Volunteering will put you in touch with a range of good, positive people, and many lifelong friendships begin this way.

Google: "volunteer from home; options; list" & "volunteer; (your location)"

What sort of activities interest you? Try to find others with the same interests.

Davit
10-21-2015, 02:24 PM
As a recluse the stupidest thing I ever did was try to be like everyone else. It just made it worse. I'm social, had three wives and not averse to another but am totally happy alone. I can be either. And God help anyone who judges me for being different. Including myself.

gadguy
10-23-2015, 12:29 PM
The only person in my life is my disabled grandfather, and I take care of him.

Other than that I have no one.

No parents
No brothers and sisters
No family (the ones I have are happy I'm in this situation)
No significant other
No good friends (the few I have live out of state and we talk on the phone)

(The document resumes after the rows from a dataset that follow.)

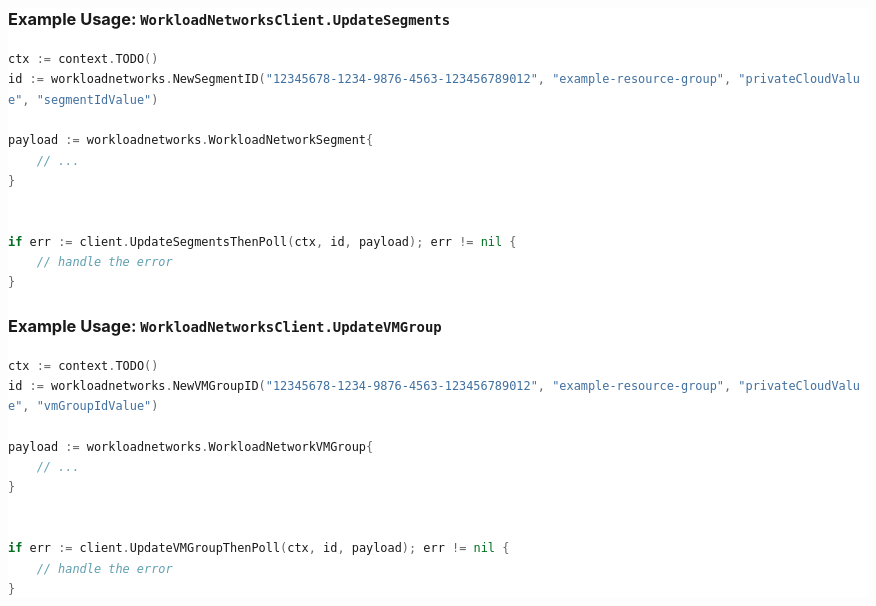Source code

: 
### Example Usage: `WorkloadNetworksClient.UpdateSegments`

```go
ctx := context.TODO()
id := workloadnetworks.NewSegmentID("12345678-1234-9876-4563-123456789012", "example-resource-group", "privateCloudValue", "segmentIdValue")

payload := workloadnetworks.WorkloadNetworkSegment{
	// ...
}


if err := client.UpdateSegmentsThenPoll(ctx, id, payload); err != nil {
	// handle the error
}
```


### Example Usage: `WorkloadNetworksClient.UpdateVMGroup`

```go
ctx := context.TODO()
id := workloadnetworks.NewVMGroupID("12345678-1234-9876-4563-123456789012", "example-resource-group", "privateCloudValue", "vmGroupIdValue")

payload := workloadnetworks.WorkloadNetworkVMGroup{
	// ...
}


if err := client.UpdateVMGroupThenPoll(ctx, id, payload); err != nil {
	// handle the error
}
```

I'm really trying to make something of myself, just got back in school but I honestly when I see people at school getting rides from their boyfriends/older siblings to go home to a house full of a family and I'm walking to my car alone, to go take care of my grandfather, then I sit still in the dark and just think until 2 - 3 am in the morning.

And the sad part is, every time I tell someone this I get cliched answers like

"Oh I'm sure you have someone in your family who cares" or
"Things will work out great for you, your a good person"

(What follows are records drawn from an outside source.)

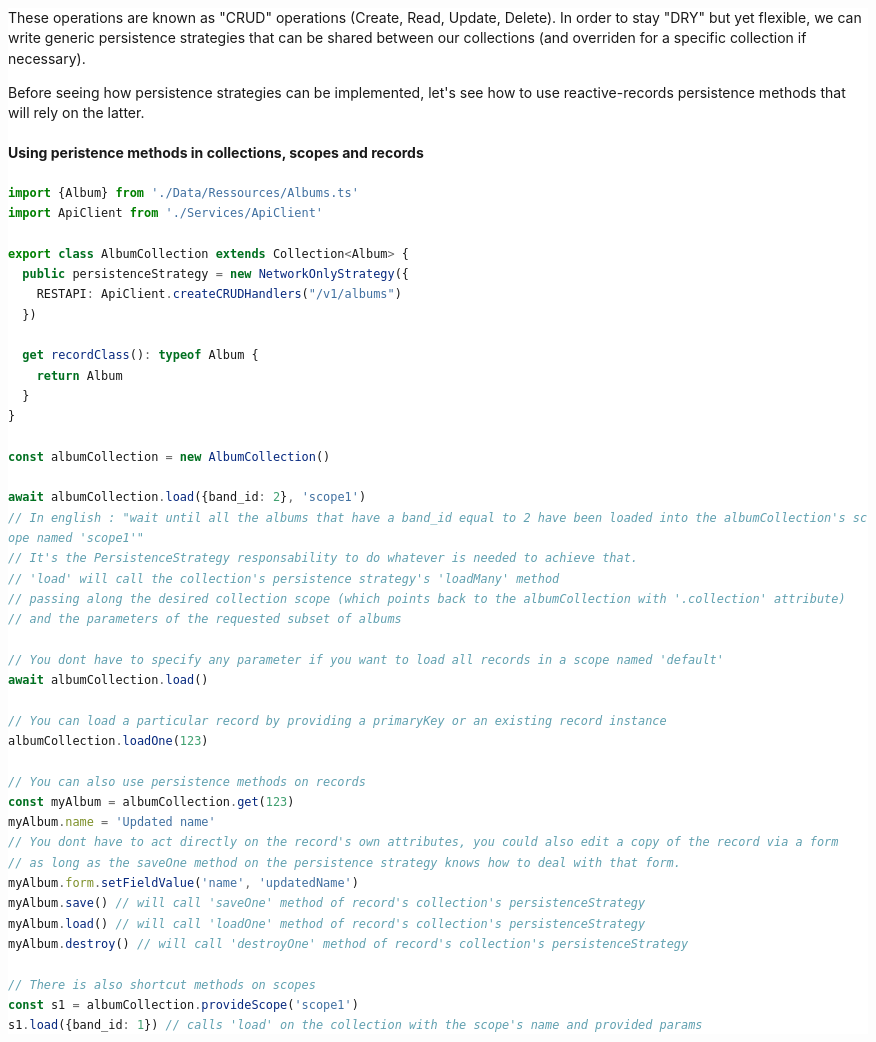These operations are known as "CRUD" operations (Create, Read, Update, Delete). 
In order to stay "DRY" but yet flexible, we can write generic persistence strategies 
that can be shared between our collections (and overriden for a specific collection if necessary).

Before seeing how persistence strategies can be implemented, let's see how to use reactive-records 
persistence methods that will rely on the latter.

#### Using peristence methods in collections, scopes and records

```ts
import {Album} from './Data/Ressources/Albums.ts'
import ApiClient from './Services/ApiClient'

export class AlbumCollection extends Collection<Album> {
  public persistenceStrategy = new NetworkOnlyStrategy({
    RESTAPI: ApiClient.createCRUDHandlers("/v1/albums")
  })
  
  get recordClass(): typeof Album {
    return Album
  }
}

const albumCollection = new AlbumCollection()

await albumCollection.load({band_id: 2}, 'scope1') 
// In english : "wait until all the albums that have a band_id equal to 2 have been loaded into the albumCollection's scope named 'scope1'"
// It's the PersistenceStrategy responsability to do whatever is needed to achieve that. 
// 'load' will call the collection's persistence strategy's 'loadMany' method 
// passing along the desired collection scope (which points back to the albumCollection with '.collection' attribute)
// and the parameters of the requested subset of albums

// You dont have to specify any parameter if you want to load all records in a scope named 'default'
await albumCollection.load()

// You can load a particular record by providing a primaryKey or an existing record instance 
albumCollection.loadOne(123)

// You can also use persistence methods on records
const myAlbum = albumCollection.get(123)
myAlbum.name = 'Updated name'
// You dont have to act directly on the record's own attributes, you could also edit a copy of the record via a form
// as long as the saveOne method on the persistence strategy knows how to deal with that form. 
myAlbum.form.setFieldValue('name', 'updatedName')
myAlbum.save() // will call 'saveOne' method of record's collection's persistenceStrategy
myAlbum.load() // will call 'loadOne' method of record's collection's persistenceStrategy
myAlbum.destroy() // will call 'destroyOne' method of record's collection's persistenceStrategy

// There is also shortcut methods on scopes
const s1 = albumCollection.provideScope('scope1')
s1.load({band_id: 1}) // calls 'load' on the collection with the scope's name and provided params
```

I really don't. And I'm not sure what I can do about it.


First just a question...do you really want to change this? I tend to be a loner...I have family and good friends...but often prefer to leave them out of most parts of my life, I am social to a point and then i just want to be left alone. I go home to an empty house everyday...on occasion i feel down about it, but most days I'm just happy for the peace and quiet. I go out about once a week with friends and that is about enough for me, have been trying to date, but find it mostly bothersome to be truthful. Recently I went on a trip with 7 close friends...we had a good time but a few days in I was ready for some me time..I love them but in small doses.

JustaGal
10-25-2015, 12:36 PM
The only person in my life is my disabled grandfather, and I take care of him.

Other than that I have no one.

No parents
No brothers and sisters
No family (the ones I have are happy I'm in this situation)
No significant other
No good friends (the few I have live out of state and we talk on the phone)

I'm really trying to make something of myself, just got back in school but I honestly when I see people at school getting rides from their boyfriends/older siblings to go home to a house full of a family and I'm walking to my car alone, to go take care of my grandfather, then I sit still in the dark and just think until 2 - 3 am in the morning.

And the sad part is, every time I tell someone this I get cliched answers like

"Oh I'm sure you have someone in your family who cares" or
"Things will work out great for you, your a good person"

I really don't. And I'm not sure what I can do about it.


I am in the same position. It is really painful at times. I go to a support group that is really good for me. I have tried other things, like a running group. I made a good friend out of that. Congrats on school! Be proud of your self for taking that action.

MiST
10-26-2015, 10:27 AM
Make friends, meet people online and make friends and then perhaps meet them if you are comfortable with that.

whitneyhawkins
10-26-2015, 05:07 PM
I really feel for you. I know what it is like to move somewhere and have no one. That feeling of isolation can be so terrifying.
But, I can tell your grandfather is so lucky to have someone like you to take care of him.

Half the battle of making friends is getting over the initial shock of being the new person. I think as humans we are so afraid of rejection. But, when we take risks, sometimes we can get great rewards. Like others have said above, taking the plunge and joining a group could be great! Maybe that is a little too scary. Try taking baby steps. Saying hello to someone at school, then give yourself a challenge for the next week like having a full conversation with someone. Tasks are much easier when they are broken down.

I hope this forum gives you some of the social interaction you want and that it is helpful to you!